- [Page extract]:
————
Gnoorè is spoken in villages up to 4 km from Jeleng. The main settlement is Gomla (Gongla), also known as Gnoore in the local dialect. Gnoore-speaking settlements are Jeleng, Yulong, Koódèlèʔ, Kpong, Kokoli, Yugumaʔ, Kpmaapuʔ, Laanàpoʔ, and Doózolung.

Jeng is spoken in Dingding, Dondon gooriʔ, Kpmapo (Mapo), and Kwosa (Kwasa) villages, along the Sangudu and Dingding Rivers, both of which are tributaries of the Belwa River.

Zìng is spoken in the town of Zing (formerly Zinna) and the settlements of Tunàpo, Pényera, Dangbe (Dangberin), Bara, and others.

Máng is spoken in the Máng (Máná / Mánáng) village group, which consists of the 9 villages of Kurung, Dang, Yézòngko, Laákpááre, Yésènti, Dógang, Goba, Shóngkobo, and Dongkòbi.

Kwàji is spoken in Kwàji Bubúle, Kwàji, and Mashiiteʔ, which are villages in Kwaji District.

Meekà (Mika, Meika) is spoken in the settlements of Meeka, Sabon Garin Meeka, Kozòn (Kozang), Jassòòri (Jasori), Laya (Leya), Korong (Koron), Zangbangʔ, Nànpanʔ, and Bòòliʔ. It is spoken between the Zing-Jalingo road to the northeast and the Kunini River to the southwest.

Yàà (Yààkoko) is spoken in the settlements of Yaakoko, Doopa (Dopa), Kódnààri (Kondari), Yukwa, and Maazan. It is spoken along the Monkin River south of Zing.

===Monkin group===
The Monkin group is spoken to the south of the Zing group. Shimizu (1979) lists 3 dialects.

Kúgong is spoken in the settlements of Kugong Nasaraawò (Gurujè), Dààfa, Lakùnaʔ, and Dooroʔ, which are located around the peaks of Kugong and Gbole.

Shaari is spoken in the settlements of Danggòng, Bòòzi, Doóbura, Màng, Dèbángbu, and Dángsheeri, which are located to the south of Yukwa on the Monkin-Lama road.

Sàgbéè (Mònkín) is spoken in the settlements of Sàgbéè, Gangkula, Daraaraʔ, and Gboleʔ. Monkin town is located to the northwest of the Sàgbéè-speaking area.

===Kpugbong group===
The Kpugbong group is spoken in the southwest.

Kàsaà is spoken in the settlements of Kàsaà, Lambo, Ngba, Kwazanci, Tassa, Donkun, and Kodin.

Lànkàviri is spoken in Lànkàviri.

Saawà is spoken in and around Saawà (also known as Kpàntisaawà or Pantisaawa).

Yɔrɔ is spoken in Yɔrɔ settlement. It is claimed to be the original village from which all Mumuye people originate from, although hills isolate it geographically from the other Mumuye locations.

Nyaajà is spoken between the Saawa and Kasaa dialect areas.

Jààlingò is spoken in and around Jalingo town.
————
- [Source information]:
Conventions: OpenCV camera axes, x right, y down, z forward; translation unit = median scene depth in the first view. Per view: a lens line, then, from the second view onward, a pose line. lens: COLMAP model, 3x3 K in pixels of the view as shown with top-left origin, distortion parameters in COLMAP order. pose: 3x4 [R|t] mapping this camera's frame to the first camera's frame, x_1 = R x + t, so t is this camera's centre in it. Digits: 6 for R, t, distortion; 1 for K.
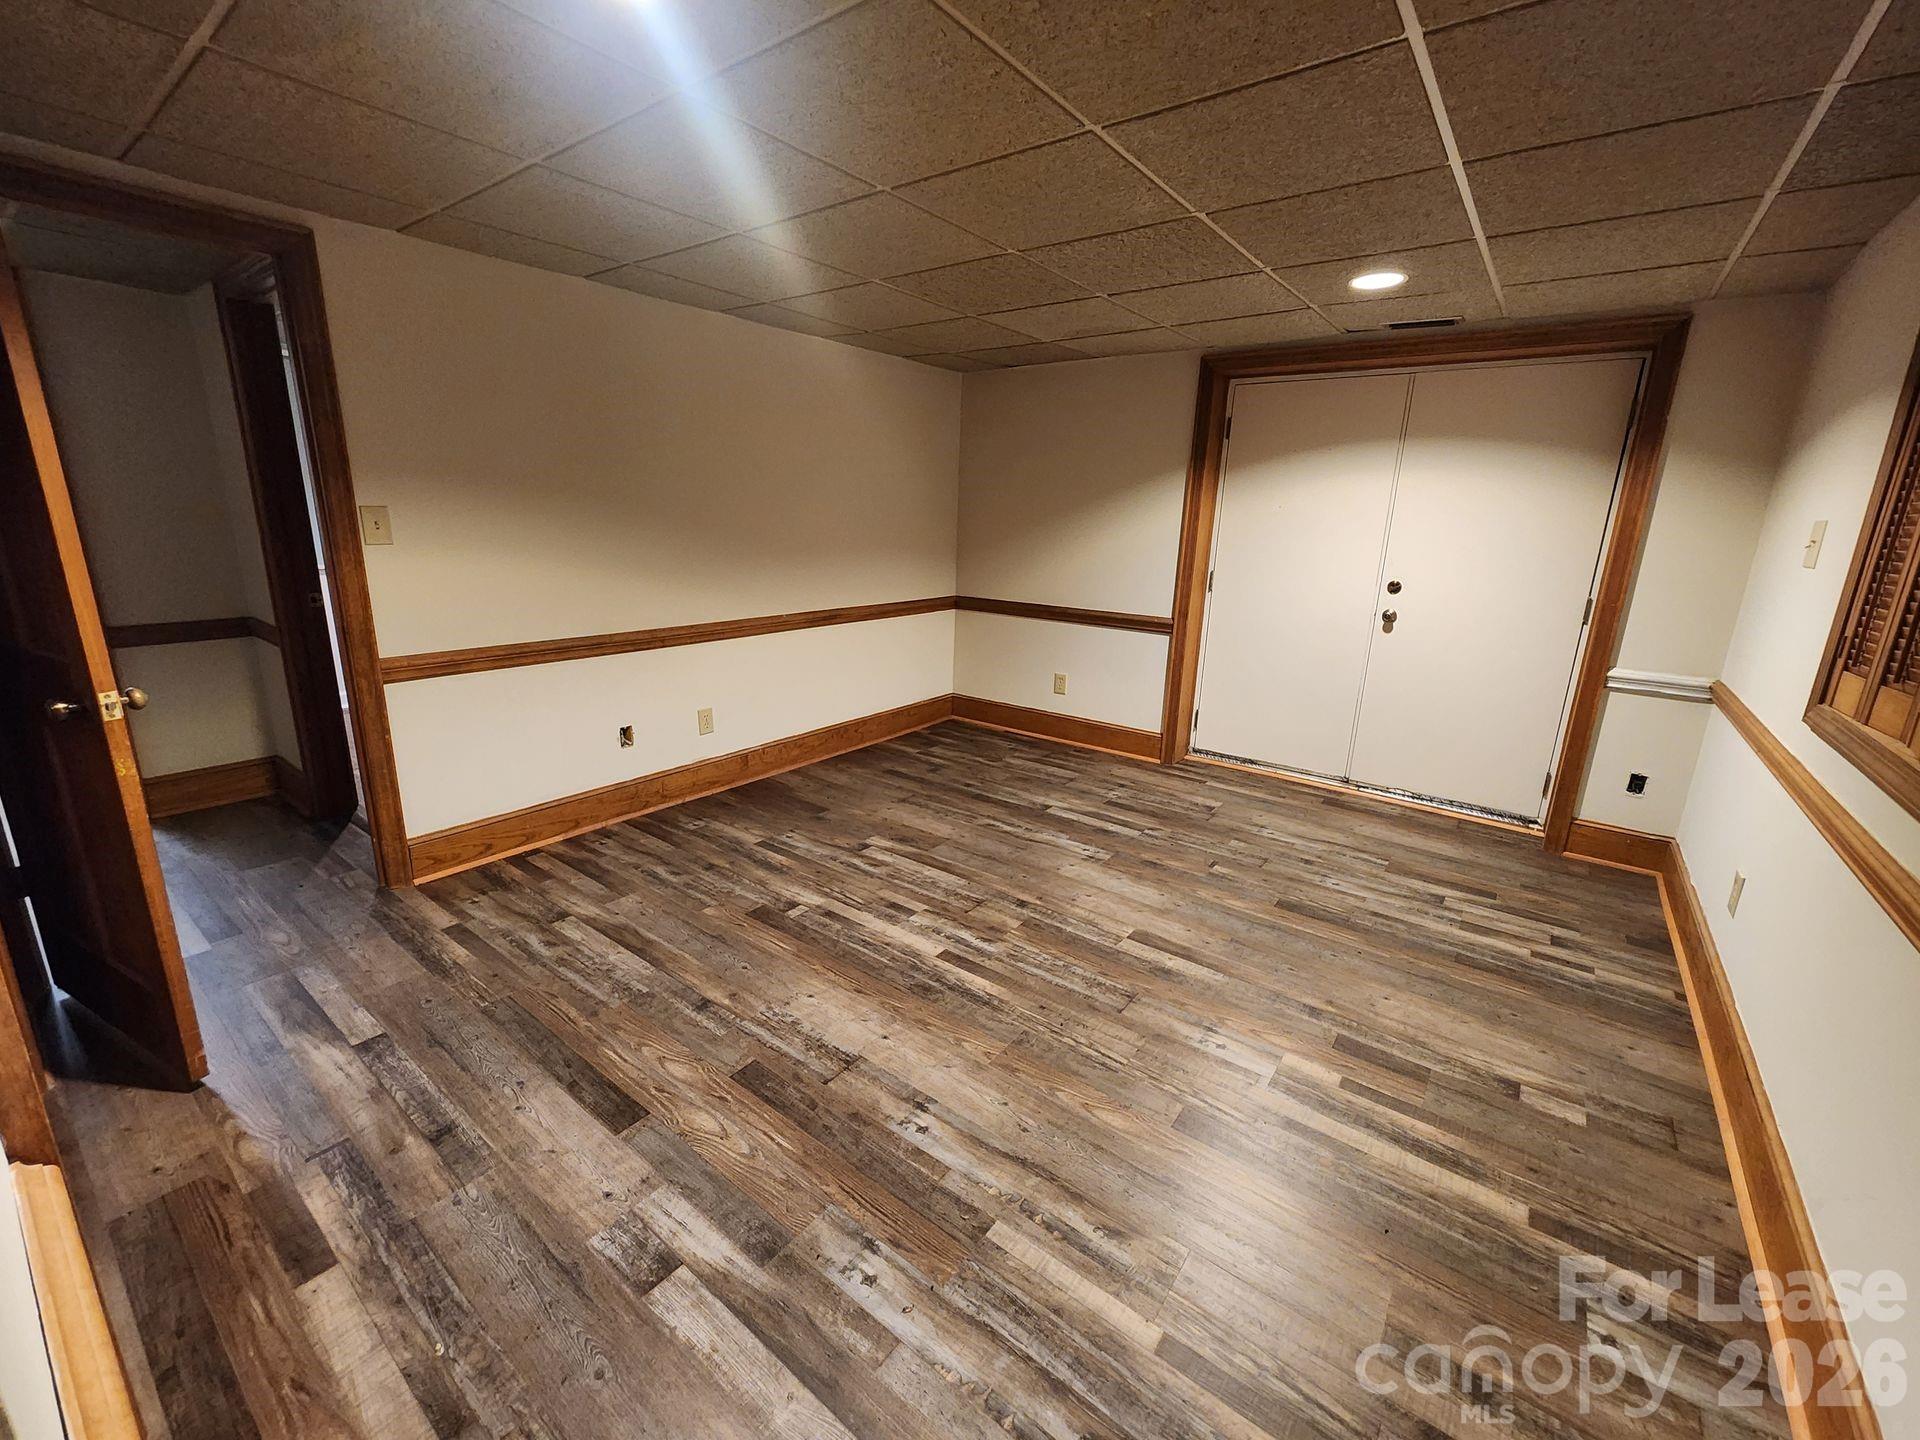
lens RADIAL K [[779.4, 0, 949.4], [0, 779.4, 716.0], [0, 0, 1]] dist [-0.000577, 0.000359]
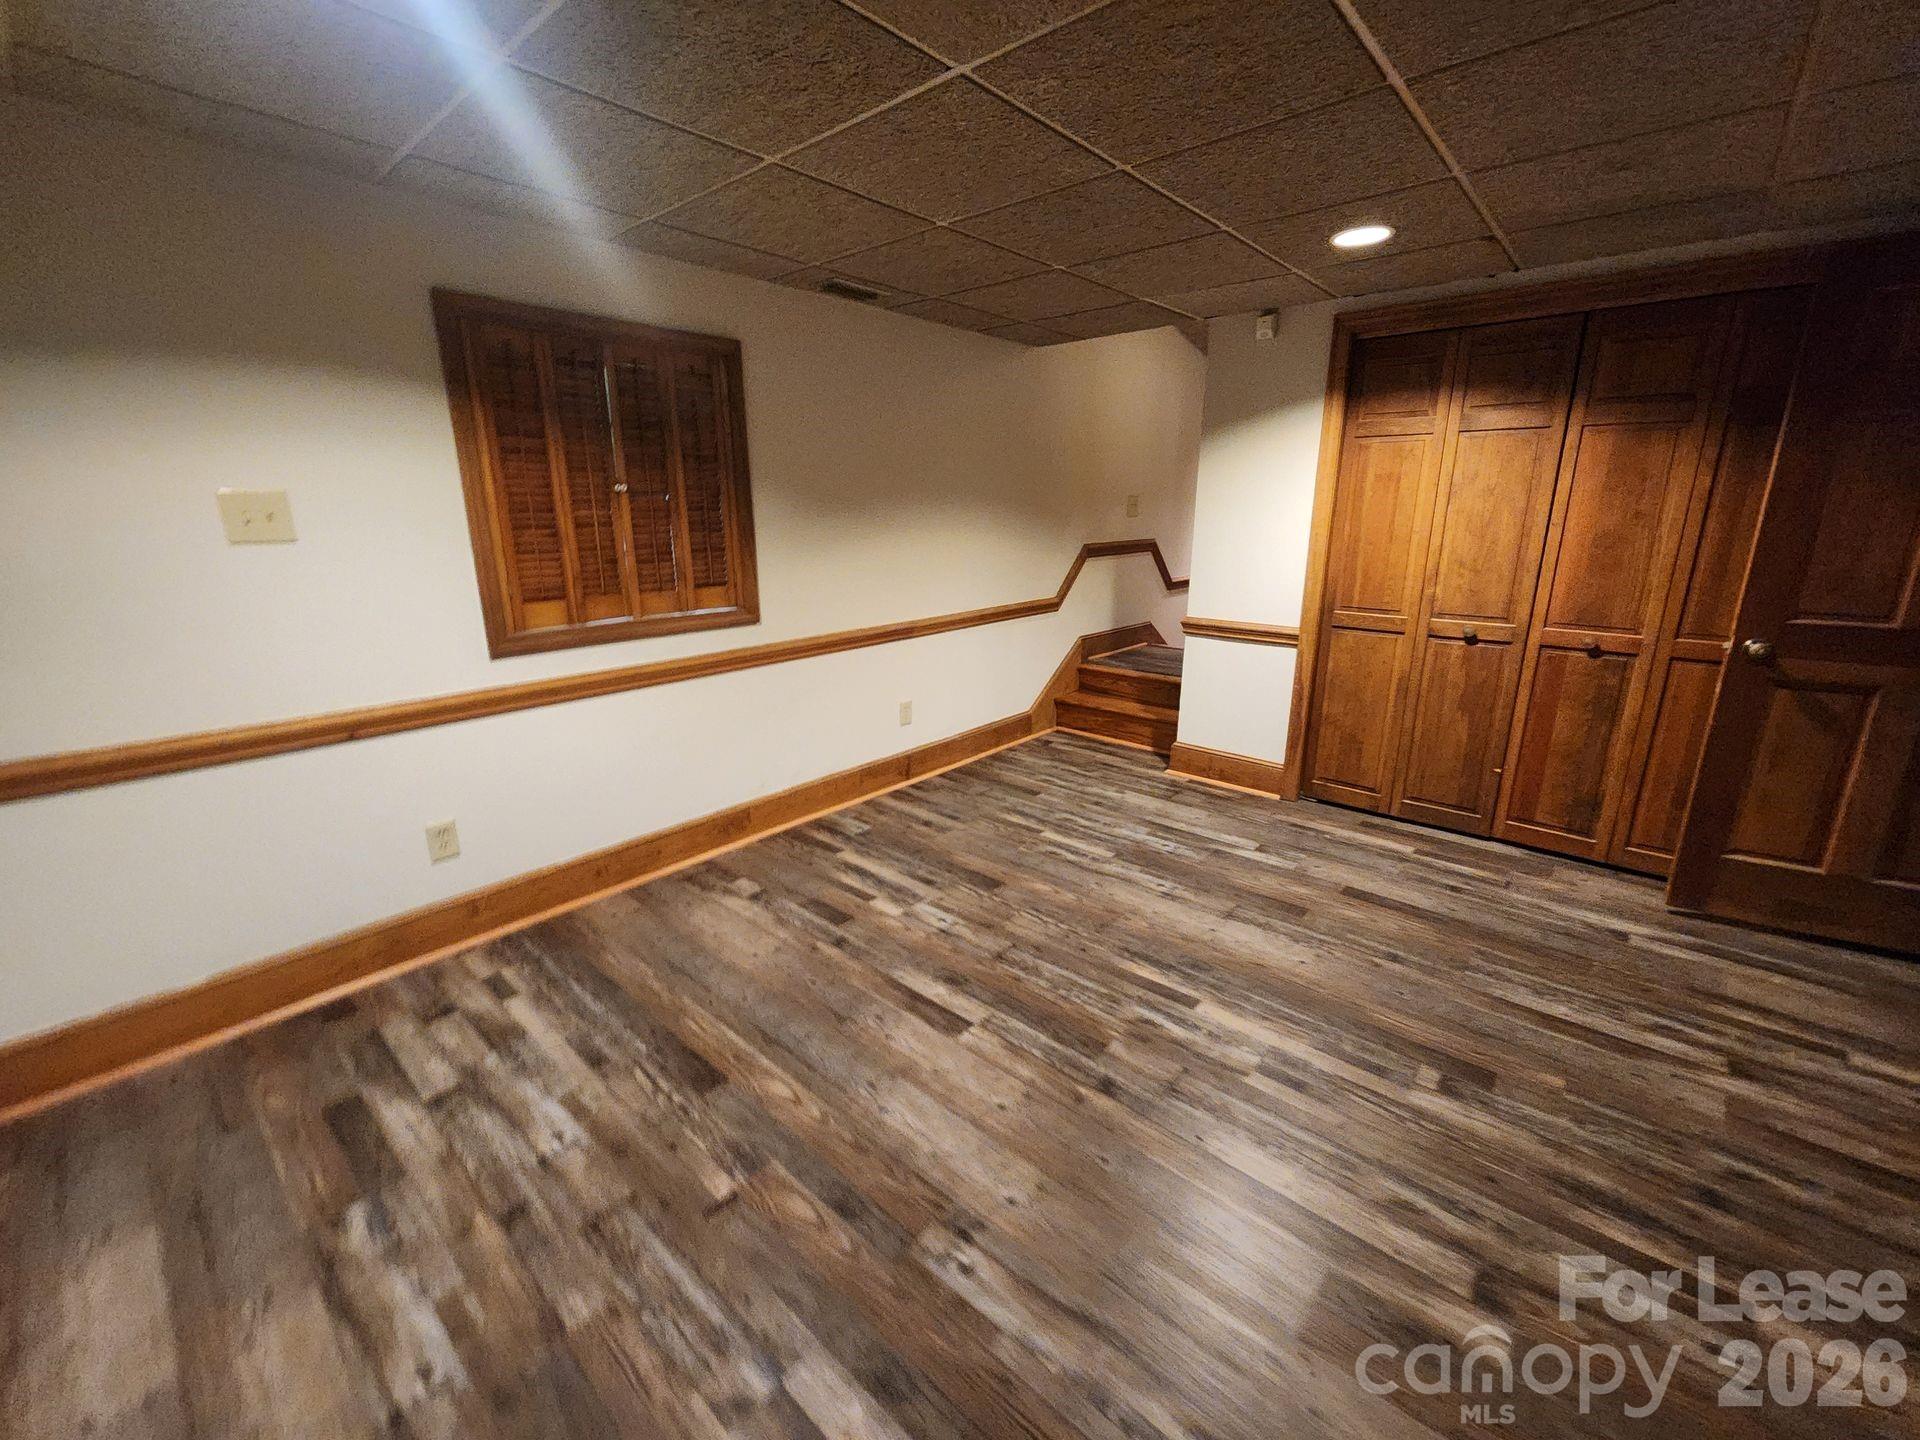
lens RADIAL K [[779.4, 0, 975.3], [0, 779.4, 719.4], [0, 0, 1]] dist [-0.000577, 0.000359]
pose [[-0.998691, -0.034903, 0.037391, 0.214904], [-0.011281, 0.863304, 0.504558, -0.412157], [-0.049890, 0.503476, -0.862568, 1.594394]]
————
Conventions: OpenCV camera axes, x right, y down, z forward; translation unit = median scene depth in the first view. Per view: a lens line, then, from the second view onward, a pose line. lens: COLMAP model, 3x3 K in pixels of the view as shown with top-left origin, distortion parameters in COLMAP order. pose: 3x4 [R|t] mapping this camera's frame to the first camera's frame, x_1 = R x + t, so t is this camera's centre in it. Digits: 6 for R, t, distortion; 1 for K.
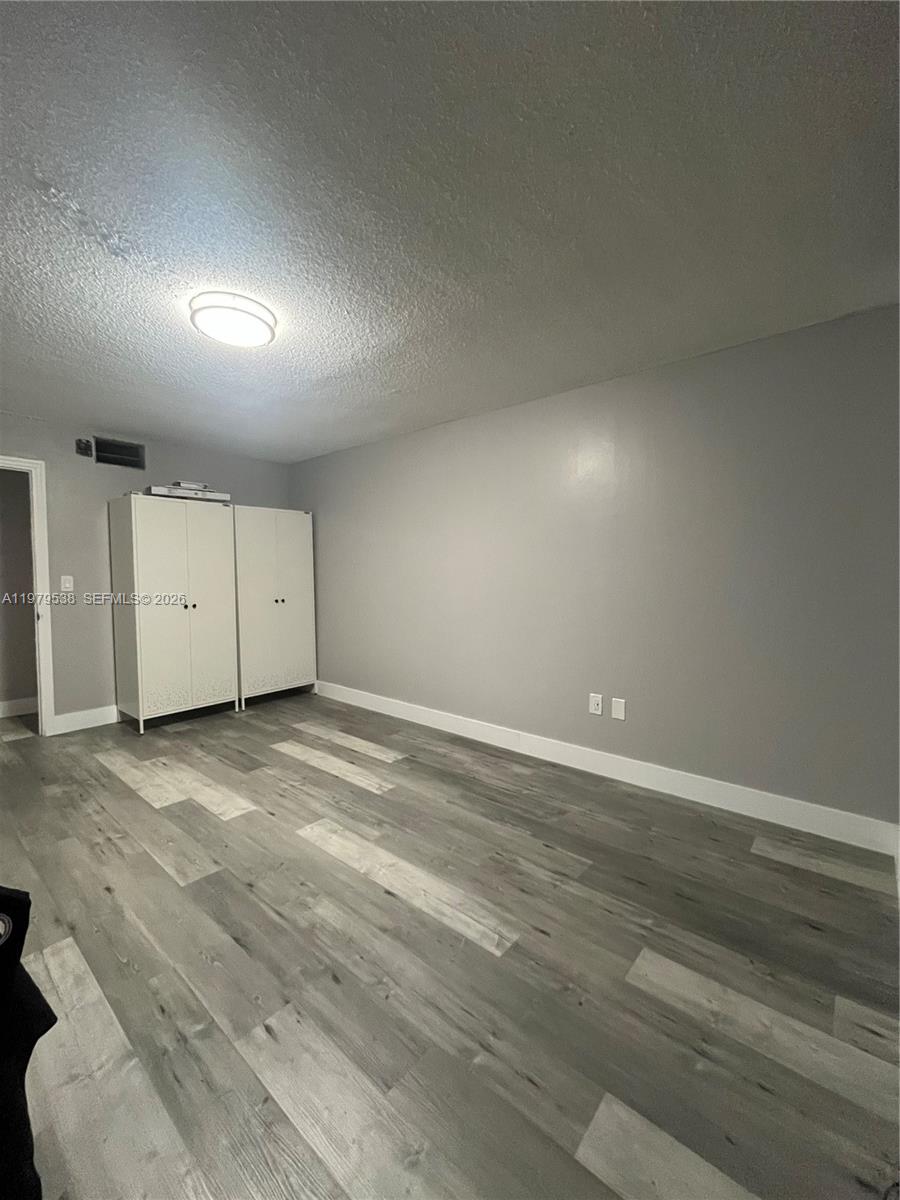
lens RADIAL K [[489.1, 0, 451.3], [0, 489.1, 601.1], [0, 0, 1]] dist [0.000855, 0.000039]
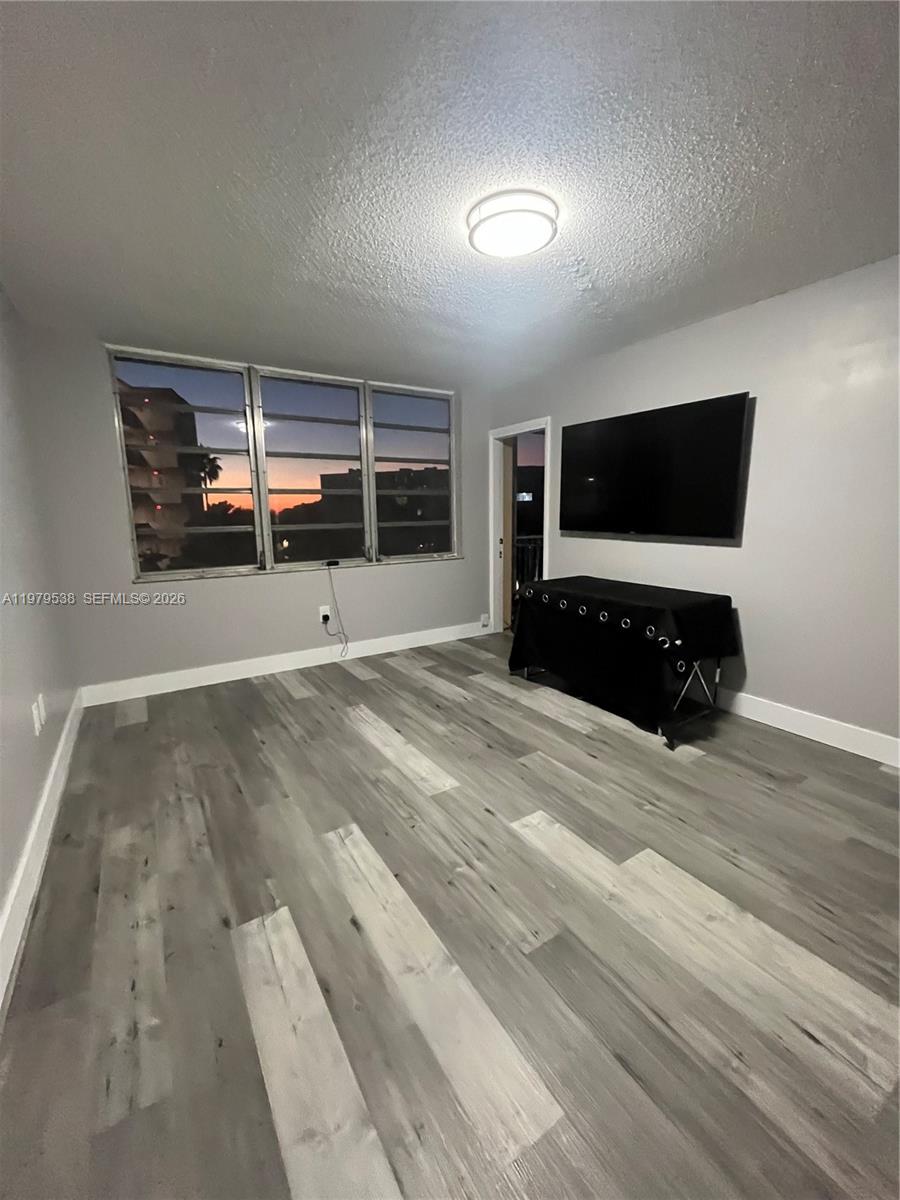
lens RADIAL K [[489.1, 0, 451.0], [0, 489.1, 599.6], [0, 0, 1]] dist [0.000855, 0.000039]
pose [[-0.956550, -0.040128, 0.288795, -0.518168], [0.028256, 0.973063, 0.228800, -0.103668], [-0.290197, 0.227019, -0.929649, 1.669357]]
————
In the text on dialect locations, which settlement is claimed to be the original village of all Mumuye people?

Yɔrɔ